■ Selected passage:
On 22 July, Cantacuzino's forces were moved to Schönbrunn. From here, Prince Cantacuzino had repeatedly sent word to the defenders of Vienna, through their informant in the Turkish camp, Georg Kunitz, that his troops would immediately leave the work on the bridge and withdraw without a fight as soon as the troops of the Duke of Lorraine arrived. Cantacuzino also asked the Austrians to give a few fake cannon shots when they see the Wallachians working on the construction of the bridge, and they will withdraw immediately. On 30 August, Cantacuzino's troops, after working all night on the bridge, left at the first cannon shots, according to the agreement established by Kunitz with the commanders of the Austrian troops.

On 1 September, Șerban ordered his soldiers to make a three-meter oak cross in the Gatterhölzel forest, near Schönbrunn, close to his tent. A few days before the end of the siege, he ordered his troops to bury the cross and ordered a prisoner, whom he released from the Tatars, that after the Ottomans left, he needs to go and tell Bishop Kollonitsch to dig up the cross and raise it to a proper place where it may be daily honored by the people of Vienna. After the siege, the cross was found, transported to the city, and installed inside a chapel on the spot where it was first erected. The original cross was stolen in 1785 and never recovered. After damages suffered during the Second World War, the chapel was restored in 1961 and now houses a miniature copy of the cross. The text on the cross reads:

+ CRUCIS EXALTATIO EST CONSERVATIO MUNDI CRUX DECOR ECCLESIAE CRUX CUSTODIA REGUM CRUX CONFIRMATIO FIDELIUM CRUX GLORIA ANGELORUM ET VULNUS DEMONUM
NOS DEI GRATIA SERVANUS CANTHACUZENUS VALACHIAE TRANSALPINAE PRINCEPS EIUSDEMQUE PERPETUUS HÆRES AC DOMINUS & EREXIMUS CRUCEM HANC IN LOCO QUAVIS DIE DEVOTIONE POPULI ET SACRO HONORATIO IN PERPETUAM SUI SUORUMQUE MEMORIAM TEMPORE OBSIDIONIS MAHOMETANAE VEZIRIO KARA MUSTAPFA BASSA VIENNENSIS INFERIORIS AUSTRIAE MENSE SEPTEMB DIE I. ANNO 1683

VIATOR
MEMENTO MORI (Note:
+ The exaltation of the cross is the preservation of the world, the cross is the adornment of the Church, the cross is the guard of kings, the cross is the strengthening of believers, the cross is the glory of angels and the wound of demons
We, Șerban Cantacuzino, by the Grace of God, prince of Wallachia Transalpina, perpetual heir and lord & have erected this cross in a place where the people may worship on any day the honored eternal memory of themselves and their own during the siege of Vienna in Lower Austria by the Mohammedans led by Vizier Kara-Mustafa Pasha. September 1, 1683

Traveler
Remember death
)

■ Material provided:
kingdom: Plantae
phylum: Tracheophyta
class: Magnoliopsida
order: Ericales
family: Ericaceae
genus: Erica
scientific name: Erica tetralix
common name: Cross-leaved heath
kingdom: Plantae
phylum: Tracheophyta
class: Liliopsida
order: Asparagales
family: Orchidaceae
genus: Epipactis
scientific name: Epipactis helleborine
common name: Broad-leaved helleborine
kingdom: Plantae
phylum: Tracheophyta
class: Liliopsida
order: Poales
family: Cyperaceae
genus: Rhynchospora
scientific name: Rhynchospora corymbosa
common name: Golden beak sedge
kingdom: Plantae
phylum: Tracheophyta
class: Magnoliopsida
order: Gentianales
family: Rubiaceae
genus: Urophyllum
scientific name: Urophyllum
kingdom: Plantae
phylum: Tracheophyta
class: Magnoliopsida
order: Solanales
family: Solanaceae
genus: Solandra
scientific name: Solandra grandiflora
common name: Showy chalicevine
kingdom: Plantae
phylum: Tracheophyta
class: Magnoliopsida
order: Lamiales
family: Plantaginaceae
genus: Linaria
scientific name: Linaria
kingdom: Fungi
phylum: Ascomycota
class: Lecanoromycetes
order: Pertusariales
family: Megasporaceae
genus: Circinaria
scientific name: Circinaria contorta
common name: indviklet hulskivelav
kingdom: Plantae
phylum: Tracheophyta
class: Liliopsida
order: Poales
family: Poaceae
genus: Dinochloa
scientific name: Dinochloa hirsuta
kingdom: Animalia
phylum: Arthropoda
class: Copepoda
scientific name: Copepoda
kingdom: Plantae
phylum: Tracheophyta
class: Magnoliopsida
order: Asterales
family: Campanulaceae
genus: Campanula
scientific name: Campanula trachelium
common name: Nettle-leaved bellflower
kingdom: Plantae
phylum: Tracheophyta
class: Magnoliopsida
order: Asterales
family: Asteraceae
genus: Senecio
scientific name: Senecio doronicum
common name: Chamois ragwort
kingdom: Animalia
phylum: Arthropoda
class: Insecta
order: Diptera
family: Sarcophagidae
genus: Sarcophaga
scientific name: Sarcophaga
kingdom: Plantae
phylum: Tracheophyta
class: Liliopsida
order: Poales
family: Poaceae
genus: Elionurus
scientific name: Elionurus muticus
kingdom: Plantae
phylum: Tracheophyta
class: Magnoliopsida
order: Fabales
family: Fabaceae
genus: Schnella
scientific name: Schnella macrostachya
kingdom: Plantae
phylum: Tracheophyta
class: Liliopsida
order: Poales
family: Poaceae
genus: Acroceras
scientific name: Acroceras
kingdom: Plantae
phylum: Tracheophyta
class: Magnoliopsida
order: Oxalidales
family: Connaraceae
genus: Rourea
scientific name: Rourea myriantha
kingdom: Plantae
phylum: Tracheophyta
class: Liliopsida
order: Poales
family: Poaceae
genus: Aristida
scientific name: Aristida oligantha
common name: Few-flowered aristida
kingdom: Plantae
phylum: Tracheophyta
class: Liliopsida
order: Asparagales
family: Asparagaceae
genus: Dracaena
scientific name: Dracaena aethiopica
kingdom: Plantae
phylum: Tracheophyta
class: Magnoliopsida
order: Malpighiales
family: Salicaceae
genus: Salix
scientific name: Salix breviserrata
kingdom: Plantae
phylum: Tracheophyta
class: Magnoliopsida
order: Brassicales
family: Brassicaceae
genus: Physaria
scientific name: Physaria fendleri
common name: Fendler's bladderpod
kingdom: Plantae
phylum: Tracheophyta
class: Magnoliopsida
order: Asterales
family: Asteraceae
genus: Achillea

■ Exercise objective:
Reproduce, word for word, the stretch of the passage on Şerban Cantacuzino and the siege of Vienna from "On 22 July, Cantacuzino's" through "the Austrian troops.". You won't need the items for any of this work.

■ Task output:
On 22 July, Cantacuzino's forces were moved to Schönbrunn. From here, Prince Cantacuzino had repeatedly sent word to the defenders of Vienna, through their informant in the Turkish camp, Georg Kunitz, that his troops would immediately leave the work on the bridge and withdraw without a fight as soon as the troops of the Duke of Lorraine arrived. Cantacuzino also asked the Austrians to give a few fake cannon shots when they see the Wallachians working on the construction of the bridge, and they will withdraw immediately. On 30 August, Cantacuzino's troops, after working all night on the bridge, left at the first cannon shots, according to the agreement established by Kunitz with the commanders of the Austrian troops.